No adverse action. In the appeals court’s view, there simply was no adverse action: The worker conceded that she was on reserve status before she attended her hearing in Wisconsin, and she remained in that status afterward. The agency did nothing adverse to her, and the fact she incurred financial costs to attend her hearing was because the administrative law judge, not the agency, scheduled it in Wisconsin. “A reasonable jury could not find that her employer inflicted those costs on her,” said the court.

Not similarly situated. That DHS reimbursed its two agency witnesses, but not her, for testimony-related travel, was also not enough to infer retaliation based on the agency’s more favorable treatment of allegedly similarly situated, non-complaining workers. DHS did not treat the worker worse than any similar employee, explained the court. First, the two were the worker’s supervisors, so the same individual clearly did not manage them all. Second, different decisionmakers made the decisions as to whether or not they would be deployed to testify. The agency attorney defending the case decided to deploy the supervisors, but the head of the Office of Equal Rights decided not to deploy the worker.

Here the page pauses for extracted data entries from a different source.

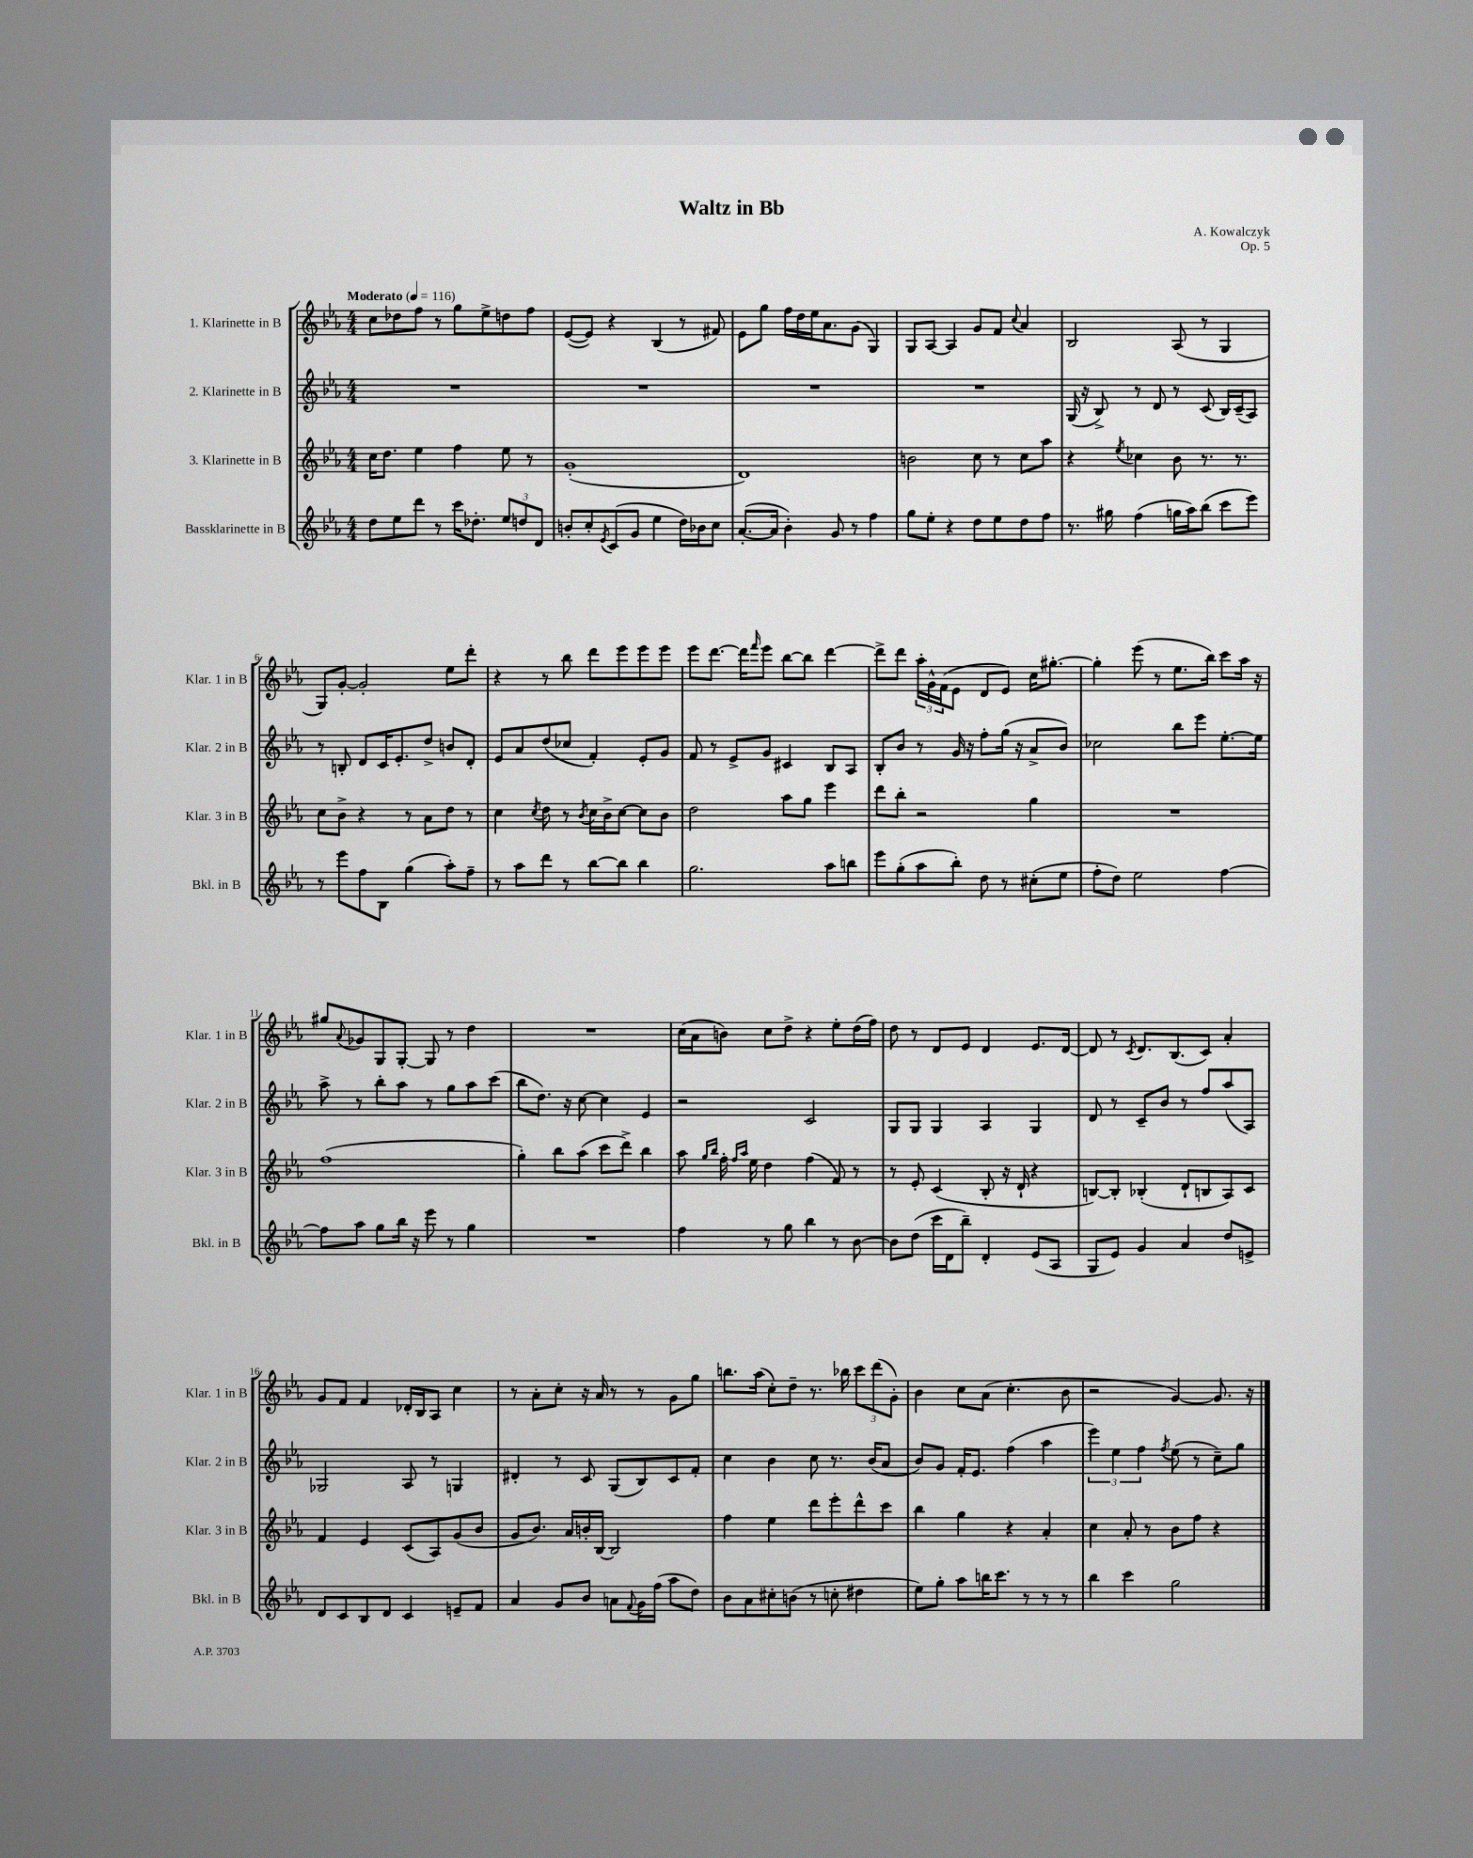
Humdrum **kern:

**kern	**kern	**kern	**kern
*part4	*part3	*part2	*part1
*staff4	*staff3	*staff2	*staff1
*I"Bassklarinette in B	*I"3. Klarinette in B	*I"2. Klarinette in B	*I"1. Klarinette in B
*I'Bkl. in B	*I'Klar. 3 in B	*I'Klar. 2 in B	*I'Klar. 1 in B
*clefG2	*clefG2	*clefG2	*clefG2
*k[b-e-a-]	*k[b-e-a-]	*k[b-e-a-]	*k[b-e-a-]
*M4/4	*M4/4	*M4/4	*M4/4
*MM116	*MM116	*MM116	*MM116
=1	=1	=1	=1
!	!	!	!LO:TX:a:B:t=Moderato
8dd\L	16cc\KL	1r	8cc\L
.	8.dd\J	.	.
8ee-\	.	.	8dd-X\
8ddd\J	4ee-\	.	8ff\J
8r	.	.	8r
16ccc\KL	4ff\	.	8gg\L
8.dd-X'\J	.	.	.
.	.	.	8ee-^\
12ee-/L	8ee-\	.	8ddn\
12ddn/	.	.	.
.	8r	.	8ff\J
12d/J	.	.	.
=2	=2	=2	=2
8bn'/L	(1g'	1r	([8e-/L
8cc'/	.	.	8e-/J])
8qe-/	.	.	.
(8c/	.	.	4r
8g/J	.	.	.
4ee-\	.	.	(4B-/
16dd\LL)	.	.	8r
16b-X\J	.	.	.
8cc\J	.	.	8f#X/)
=3	=3	=3	=3
([8.a-'/L	1d)	1r	8e-\L
.	.	.	8gg\J
16a-/Jk]	.	.	.
4b-'\)	.	.	16ff\LL
.	.	.	16dd\
.	.	.	16ee-\J
.	.	.	8.a-\
8g/	.	.	.
8r	.	.	(8g\J
4ff\	.	.	4G/)
=4	=4	=4	=4
8gg\L	2bn\	1r	8G/L
8ee-'\J	.	.	[8A-/J
4r	.	.	4A-/]
8dd\L	8cc\	.	8g/L
8ee-\	8r	.	8f/J
.	.	.	8qqcc/
8dd\	8cc\L	.	4a-/
8ff\J	8aa-\J	.	.
=5	=5	=5	=5
8.r	4r	(16G/	2B-/
.	.	16r	.
.	.	8B-^/)	.
16gg#X\	.	.	.
.	8qee-/	.	.
(4ff\	4cc-X\	8r	.
.	.	8d/	.
16ggn\LL	8b-\	8r	(8A-/
16aa-\J)	.	.	.
(8bb-\J	8.r	(8c/	8r
8ccc\L	.	16B-/LL)	4G/
.	8.r	(16c~/J	.
8eee-\J)	.	8A-/J)	.
!!LO:LB:g=z
=6	=6	=6	=6
8r	8cc\L	8r	8G/L)
8eee-\L	8b-^\J	8Bn'/	[8g'/J
8ff\	4r	8d/L	2g'/]
8B-\J	.	16c/K	.
.	.	8.e-'/	.
(4gg\	8r	.	.
.	8a-\L	8dd^/J	.
8aa-'\L)	8dd\J	8bn/L	8ee-\L
8ff~\J	8r	8d'/J	8ddd'\J
=7	=7	=7	=7
8r	4cc\	8e-/L	4r
8aa-\L	.	8a-/	.
.	8qcc/	.	.
8ddd\J	8dd\	(8dd/	8r
8r	8r	8cc-X/J	8bb-\
.	8qb-/	.	.
[8bb-\L	16cc\LL	4f'/)	8ddd\L
.	16b-^\J	.	.
8bb-\J]	[8cc\J	.	8eee-\
4bb-\	8cc\L]	8e-'/L	8eee-\
.	8b-\J	8g/J	8eee-\J
=8	=8	=8	=8
2.gg\	2dd\	8f/	8eee-\L
.	.	8r	[8.ddd\J
.	.	8e-^/L	.
.	.	.	16ddd\KL]
.	.	.	16qqfff/
.	.	8g/J	8eee-\J
.	8aa-\L	4c#X/	[8bb-\L
.	8gg\J	.	8bb-\J]
8aa-\L	4eee-\	8B-/L	[4ddd\
8bbn\J	.	8A-/J	.
=9	=9	=9	=9
8eee-\L	8ddd\L	8B-'/L	8ddd^\L]
(8gg'\	8bb-'\J	8b-/J	8ddd\J
8aa-\	2r	8r	24aa-'\LL
.	.	.	24g^^\
.	.	.	(24f\J
8bb-'\J)	.	16g/	8e-\J
.	.	16r	.
8dd\	.	8ff'\L	8d/L
8r	.	(16gg\Jk	8e-/J)
.	.	16r	.
(8cc#X'\L	4gg\	8a-^/L	16cc\KL
.	.	.	[8.gg#X'\J
8ee-\J	.	8b-/J)	.
=10	=10	=10	=10
8ff'\L	1r	2cc-X\	4gg#'\]
8dd\J)	.	.	.
2ee-\	.	.	(8eee-\
.	.	.	8r
.	.	8bb-\L	8.ee-\L
.	.	8eee-\J	.
.	.	.	16bb-\Jk)
[4ff\	.	[8.ee-'\L	8ccc\L
.	.	.	16aa-\Jk
.	.	16ee-\Jk]	16r
!!LO:LB:g=z
=11	=11	=11	=11
8ff\L]	(1ff	8aa-^\	8gg#X/L
.	.	.	8qqa-/
8aa-\J	.	8r	8g-X/
8gg\L	.	8bb-'\L	8G/
16bb-\Jk	.	8aa-\J	[8G'/J
16r	.	.	.
8eee-\	.	8r	8G/]
8r	.	8gg\L	8r
4gg\	.	8aa-\	4dd\
.	.	(8ccc\J	.
=12	=12	=12	=12
1r	4gg'\)	8bb-\L	1r
.	.	8.dd\J)	.
.	8bb-\L	.	.
.	.	16r	.
.	(8aa-\J	[8cc\	.
.	8ccc\L	4cc\]	.
.	8ddd^\J)	.	.
.	4bb-\	4e-/	.
=13	=13	=13	=13
4ff\	8aa-\	2r	(16cc\LL
.	.	.	16a-\J
.	16qqgg/LL	.	.
.	16qqbb-/JJ	.	.
.	16ff'\	.	8bn\J)
.	16qqff/LL	.	.
.	16qqaa-/JJ	.	.
.	16ee-\	.	.
8r	4dd\	.	8cc\L
8gg\	.	.	8dd^\J
4bb-\	(4ff\	2c/	4r
8r	8f/)	.	8ee-'\L
[8b-\	8r	.	(16dd\L
.	.	.	16ff\JJ)
=14	=14	=14	=14
8b-\L]	8r	8G/L	8dd\
(8dd\J	8e-'/	8G/J	8r
16ccc\LL	(4c/	4G/	8d/L
16d\J	.	.	.
8bb-~\J)	.	.	8e-/J
4d'/	8B-'/	4A-/	4d/
.	16r	.	.
.	16d`/	.	.
(8e-/L	4r	4G/	8.e-/L
8A-/J	.	.	.
.	.	.	[16d/Jk
=15	=15	=15	=15
8G/L	[8Bn/L)	8d/	8d/]
8e-/J)	8B'/J]	8r	8r
.	.	.	8qc/
4g/	(4B-X'/	8c~/L	8.d/L
.	.	8b-/J	.
.	.	.	(8.B-/
4a-/	8d`/L	8r	.
.	8Bn/	8ff/L	8c/J)
8dd/L	8A-/)	(8aa-/	4a-'/
8en^/J	8c/J	8A-/J)	.
!!LO:LB:g=z
=16	=16	=16	=16
8d/L	4f/	2G-X/	8g/L
8c/	.	.	8f/J
8B-/	4e-/	.	4f/
8d/J	.	.	.
4c/	(8c/L	8A-/	16d-X'/LL
.	.	.	16B-/J
.	8A-/)	8r	8A-/J
8en~/L	(8g/	4Gn/	4cc\
8f/J	8b-/J	.	.
=17	=17	=17	=17
4a-/	8g/L	4d#X'/	8r
.	8.b-/J)	.	8a-'\L
8g/L	.	8r	8cc'\J
.	16a-/LL	.	.
8b-/J	16bn'/	8c/	16r
.	[16B-/JJ	.	16a-/
8an\L	2B-/]	(8G/L	8r
8qqf/	.	.	.
16g\L	.	8B-/)	8r
(16ff\JJ	.	.	.
8aa-\L	.	8c/	8g\L
8dd\J)	.	8f'/J	8gg\J
=18	=18	=18	=18
8b-\L	4ff\	4cc\	8.bbn\L
8a-\	.	.	.
.	.	.	(16aa-\Jk
8cc#X'\	4ee-\	4b-\	8cc'\L)
(8bn\J	.	.	8dd~\J
8r	8ddd\L	8cc\	8.r
8ccn'\	8eee-'\	8.r	.
.	.	.	16bb-X\
4dd#X\	8ddd^^\	.	12ccc\L
.	.	(16b-/KL	.
.	.	.	(12ddd\
.	8ccc\J	8a-/J	.
.	.	.	12g'\J)
=19	=19	=19	=19
8ee-\L)	4bb-\	8b-/L)	4b-\
8gg'\J	.	8g/J	.
8aa-\L	4gg\	16f'/KL	8cc\L
.	.	8.e-/J	.
16bbn\K	.	.	(8a-\J
8.ccc\J	.	.	.
.	4r	(4ff\	4.cc'\
8r	.	.	.
8r	4a-'/	4aa-\	.
8r	.	.	8b-\
=20	=20	=20	=20
4bb-\	4cc\	6eee-\)	2r
.	.	6ee-\	.
4ccc\	8a-'/	.	.
.	.	6ff\	.
.	8r	.	.
.	.	8qff/	.
2gg\	8b-\L	(8ee-\	[4g/)
.	8ff\J	8r	.
.	4r	8cc~\L)	8.g/]
.	.	8gg\J	.
.	.	.	16r
==	==	==	==
*-	*-	*-	*-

Without evidence of similar comparators, the worker did not present evidence of a prima facie case of retaliation.

No pretext. Also, even if she had presented a prima facie case, the agency provided an unrebutted and legitimate reason for its actions—its reasonable interpretation of its own uncontested regulations allowing it to deploy and pay for the two supervisors to attend the hearing. The agency relied on 29 C.F.R. § 1614.605, which says that “If the complainant is an employee of the agency, he or she shall have a reasonable amount of official time, if otherwise on duty, to prepare the complaint and to respond to agency and EEOC requests for information.” But the worker was not “on duty” or “in a pay status” at the time of the hearing. The agency conceded that it deployed at least one, and possibly both supervisors solely for the purpose of providing testimony, but another regulation allowed for that deployment. Under 29 C.F.R. § 1614.605(f), “[w]itnesses who are Federal employees, regardless of their tour of duty … shall be in a duty status when their presence is authorized or required by Commission or agency officials in connection with a complaint.” The agency “required” the supervisors to testify, so it permissibly deployed them; the fact that it did not “require” the complaining worker to testify did not make its actions retaliatory.

To show pretext, the worker needed evidence that the agency’s interpretation was not just wrong but dishonest. That she argued the agency could have interpreted its regulations to allow her deployment and did not in order to punish her for pursuing her claim did not make the agency’s interpretation or its regulations unreasonable, “let alone a ‘phony’ or insincere basis for its decisions,” concluded the court. As such, it affirmed summary judgment against the worker’s retaliation claims.